Unfortunately, such zones force streetwalkers to work under the most dangerous conditions possible: alone, on dark, deserted streets…

Amsterdam’s red-light district is entirely different… In the red-light district [of Amsterdam], the police are so ‘in the middle’ that they probably know more about its streets than any other neighbourhood in the city. Officers are always walking around, smiling, chatting and watching. They talk to the brothel owners. They talk to the prostitutes… The police know pretty much what everybody is up to…
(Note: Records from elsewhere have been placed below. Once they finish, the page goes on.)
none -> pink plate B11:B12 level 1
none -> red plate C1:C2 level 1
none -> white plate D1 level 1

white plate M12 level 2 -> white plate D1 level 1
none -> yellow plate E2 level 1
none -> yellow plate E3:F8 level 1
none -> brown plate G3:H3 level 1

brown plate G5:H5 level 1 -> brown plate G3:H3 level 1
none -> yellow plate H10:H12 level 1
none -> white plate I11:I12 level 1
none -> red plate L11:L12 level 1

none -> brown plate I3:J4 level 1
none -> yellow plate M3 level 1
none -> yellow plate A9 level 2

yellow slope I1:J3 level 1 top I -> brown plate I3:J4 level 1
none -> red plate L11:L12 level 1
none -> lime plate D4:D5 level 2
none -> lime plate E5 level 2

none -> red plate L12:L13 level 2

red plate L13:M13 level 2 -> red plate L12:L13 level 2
It seems to work. For all the district’s weirdness and hordes of inebriated tourists, it’s remarkably orderly. Even in the late hours of the night, the streets are safer than in the downtown cores of most major cities. When I asked one American if he felt secure here, he burst out laughing. ‘I’m from Detroit!’ he said. ‘This is Disneyland.'”

Feb. 3, 2003

CON (no)

Con

Jean Rafferty, journalist and author, was quoted in the May 15, 2004 Guardian article “Streets Apart” as having said:

“Zones were not created to help the women, but to dump them somewhere away from ‘respectable folk’. Those in Edinburgh were an insult to the women – horrible, dangerous places with no proper protection.”

May 15, 2004

Con

Melanie Phillips, journalist and author, in the Dec. 18, 2006 Daily Mail article “Red Light Tolerance Zones Would Cause Prostitution to Rocket,” wrote:

“[R]ather than reduce the harm done by prostitution, such ‘zones of tolerance’ would increase it by becoming magnets for sex tourism and trafficking.
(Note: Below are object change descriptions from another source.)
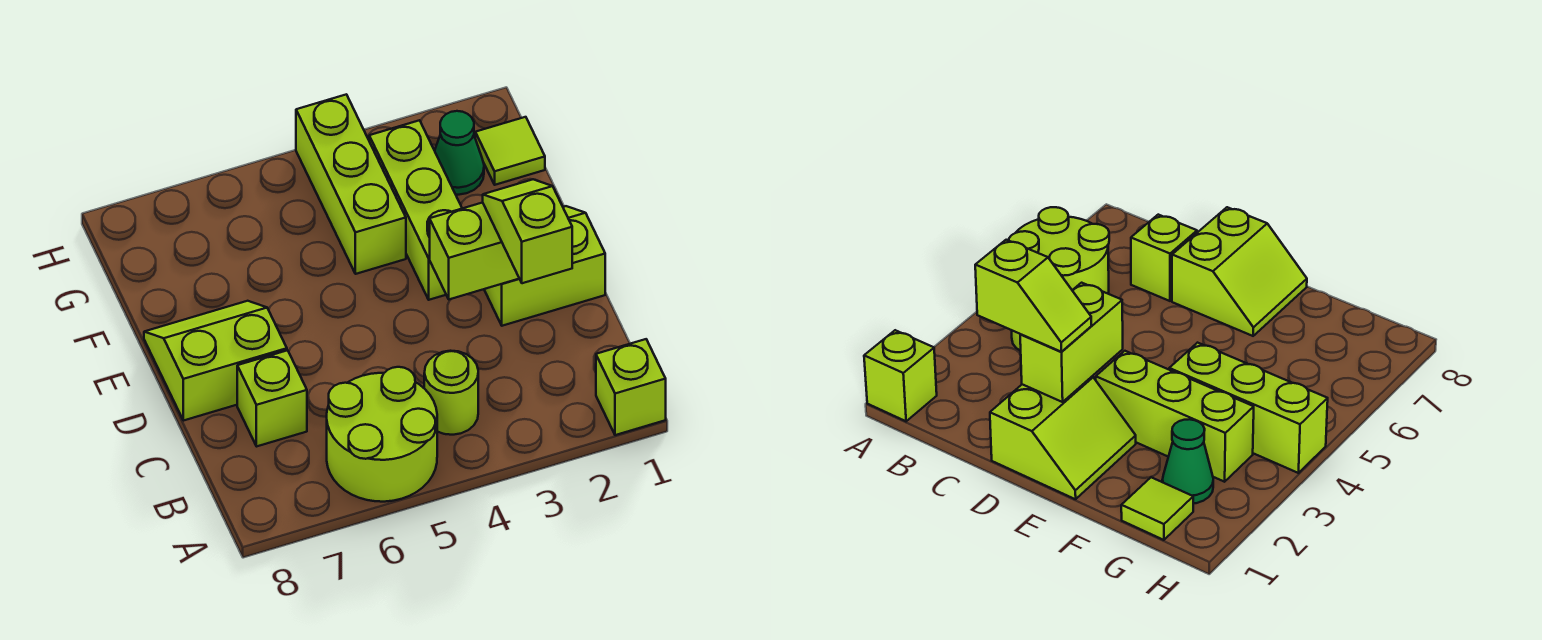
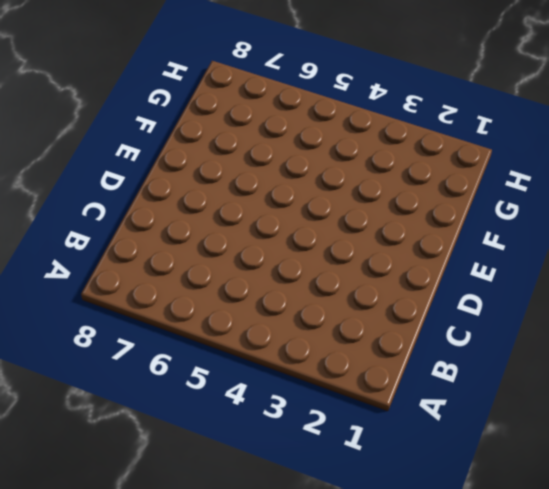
none -> lime brick A1 level 1
none -> lime round brick A5:B6 level 1
none -> lime round brick B4 level 1

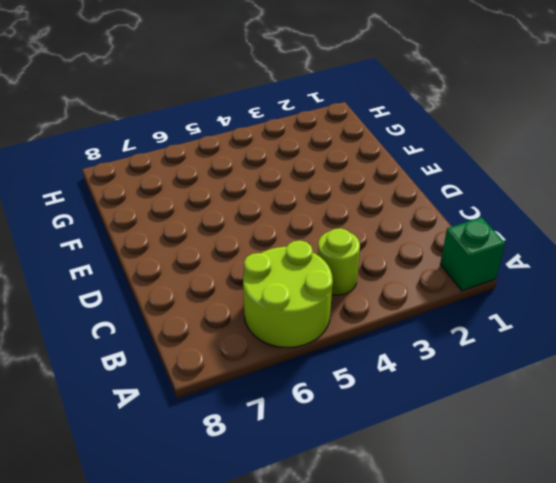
green brick A1 level 1 -> lime brick A1 level 1
none -> lime brick C7 level 1
none -> lime slope D1:E2 level 1 top D
none -> lime slope D7:E8 level 1 top D

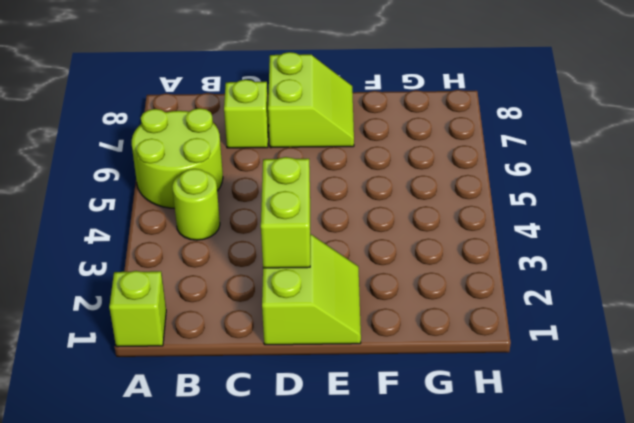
none -> lime brick E3:G3 level 1
none -> lime brick F4:H4 level 1
none -> lime tile G1 level 1

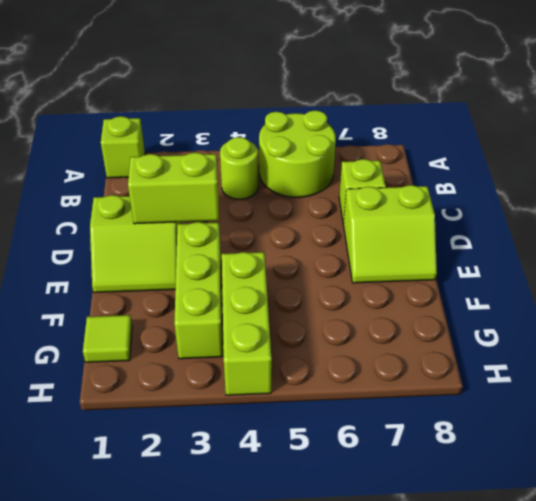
none -> green cone G2 level 1
none -> lime slope C2:D2 level 3 top C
Countries that have gone down this route, such as the Netherlands, Denmark or Germany, have seen a vast increase in prostitution — and worse still, child prostitution — which has helped fuel the stupendous rise in global people trafficking.
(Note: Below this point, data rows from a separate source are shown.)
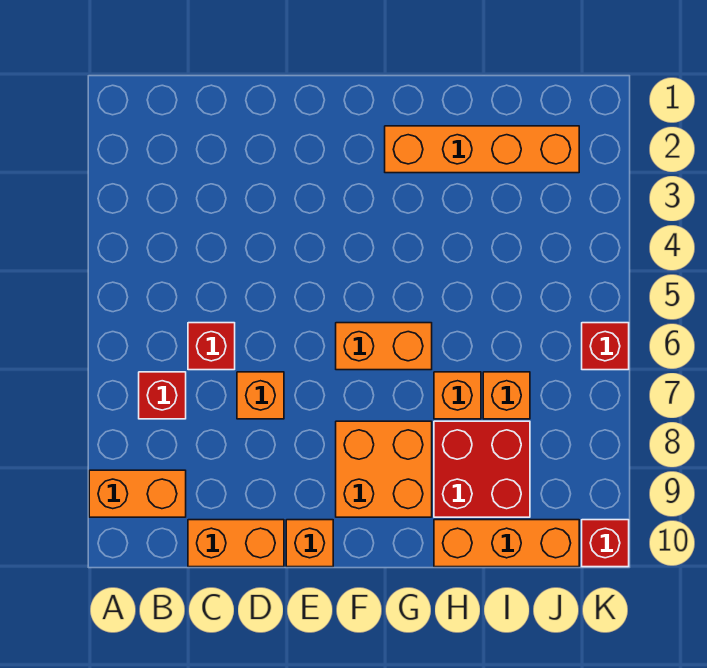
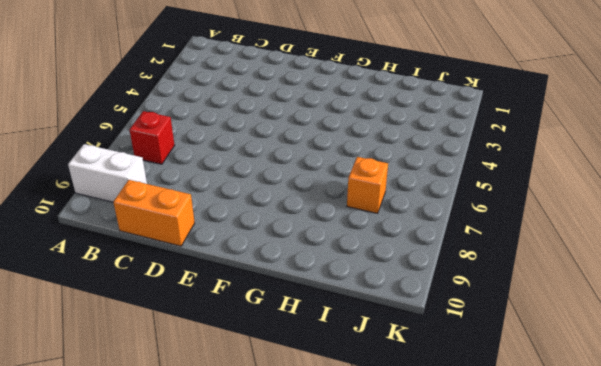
white brick A9:B9 level 1 -> orange brick A9:B9 level 1
none -> red brick C6 level 1
none -> orange brick D7 level 1
none -> orange brick E10 level 1

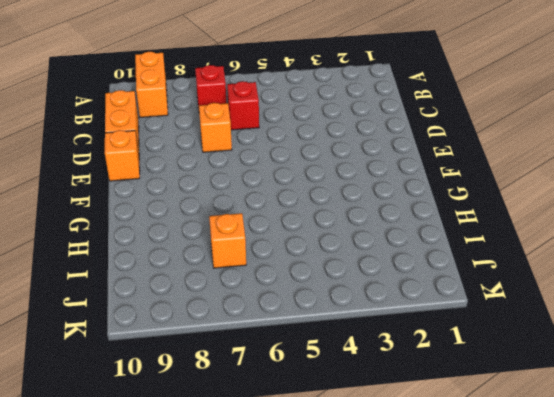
none -> orange brick F6:G6 level 1
none -> orange brick F8:G9 level 1
none -> orange brick G2:J2 level 1

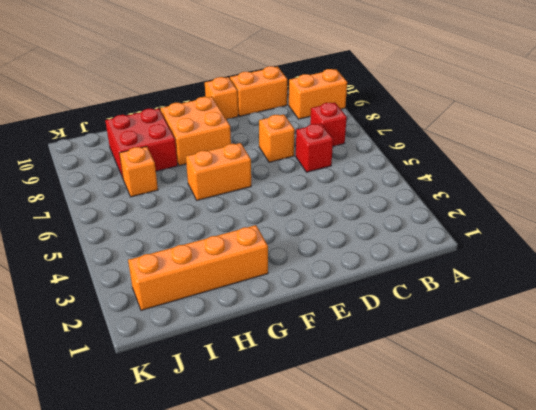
none -> orange brick H7 level 1
none -> orange brick H10:J10 level 1
none -> red brick K6 level 1

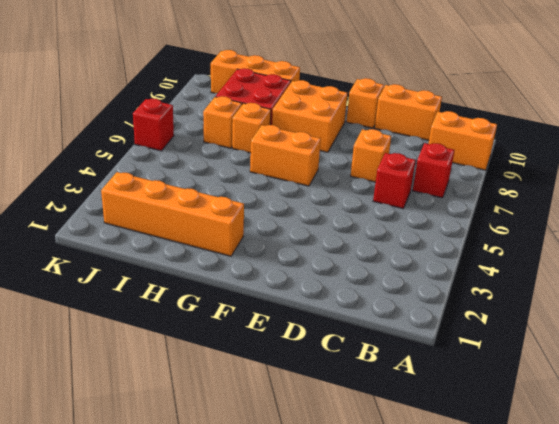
none -> red brick K10 level 1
It is also hard to see how this policy would prevent such murders from occurring. Even Glasgow’s ‘tolerance zone’ did not prevent a murder from taking place there… No amount of regulation can protect against that. The danger to prostitutes comes essentially not from where they ply their trade but from the trade itself. Prostitution embodies a view of women which is intrinsically brutalising, dehumanising and predatory. That is why the violence to which it gives rise is routine. That is why it is so appalling that anyone should be arguing that it should be regularised and thus condoned.”

Dec. 18, 2006

Con

Janice Raymond, PhD, former Co-Executive Director of the Coalition Against Trafficking in Women (CATW), in a May 28, 2004 speech “The Consequences of Legal Policy on Prostitution and Trafficking in Women” in Budapest, Hungary, said:

“Tolerance zones are treated as quick fixes to the spread of the sex industry and advocated as protected zones for prostituted women. But the problems with tolerance zones are many. The biggest is the NIMBY (Not in My Back Yard) problem. No neighborhood wants prostitution to be zoned there, so it gets pushed into backwater or industrial areas, areas that dangerous for women to be in, or poorer districts of the city where residents don’t have the financial and political clout of more economically advantaged areas.”

May 28, 2004

Con

Suzanne Jay, member of Vancouver Rape Relief and Women’s Shelter collective, in a Mar. 1, 2003 presentation titled “Reject Red Light Districts as a Solution to Violence Against Women” in Vancouver, Canada, said:

“As for the Charter of Rights and Freedoms, The Charter’s guarantee of security of the person becomes meaningless when a woman must be penetrated in order for her to have access to food or shelter.

If the government does create a red light district, it will be delivering women into the hands of killers like [Robert William] Pickton and Jack the Ripper because we are now living in circumstances that allow that kind of man to emerge.”

Mar. 1, 2003

Con

Vivienne Lalu, Training Coordinator of the Sex Workers Education and Advocacy Task-force (SWEAT) in Cape Town was quoted in the Mar. 16, 2007 Mercury article “Should Durban Have a Red-Light District?” as having said:

“[We oppose red-light districts b]ecause it creates a two-tier industry. Some people don’t want to work there and some patrons won’t go to a demarcated area.”